> Directions:
Copy word for word the stretch of the sysctl patch post from "Index | Thread" through "Download raw body.".

Index | Thread | Search

From:
Vitaliy Makkoveev <mvs@openbsd.org>
Subject:
sysctl: Use pc_lock and unlock KERN_CLOCKINTR
To:
tech@openbsd.org, Theo de Raadt <deraadt@openbsd.org>
Date:
Sat, 7 Jun 2025 06:56:21 +0300

Download raw body.

Thread
  • Vitaliy Makkoveev:

    sysctl: Use pc_lock and unlock KERN_CLOCKINTR

It is already mp-safe, but use `cq_stat_lock' pc_lock(9) instead of
manual `gen' handrolling. Also, exclude it from RAMDISK kernel. We do
not expose this statistics with sysctl(2), we do not need it during
install.

To keep "#ifdef" spaghetti small, do a little reordering and place the
call within existing "#ifndef SMALL_KERNEL" block.

> Given material:
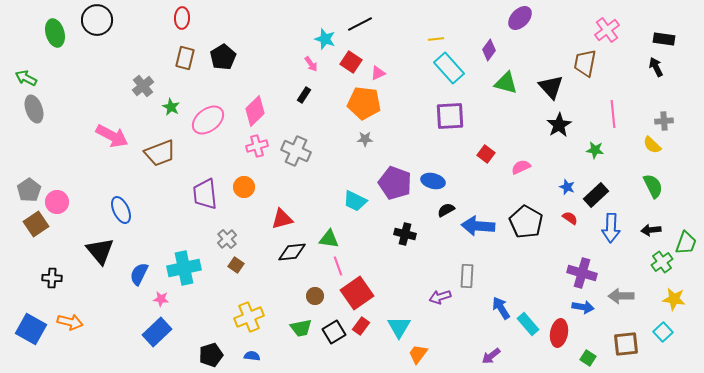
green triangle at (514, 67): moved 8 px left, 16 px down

> Task response:
Index | Thread | Search

From:
Vitaliy Makkoveev <mvs@openbsd.org>
Subject:
sysctl: Use pc_lock and unlock KERN_CLOCKINTR
To:
tech@openbsd.org, Theo de Raadt <deraadt@openbsd.org>
Date:
Sat, 7 Jun 2025 06:56:21 +0300

Download raw body.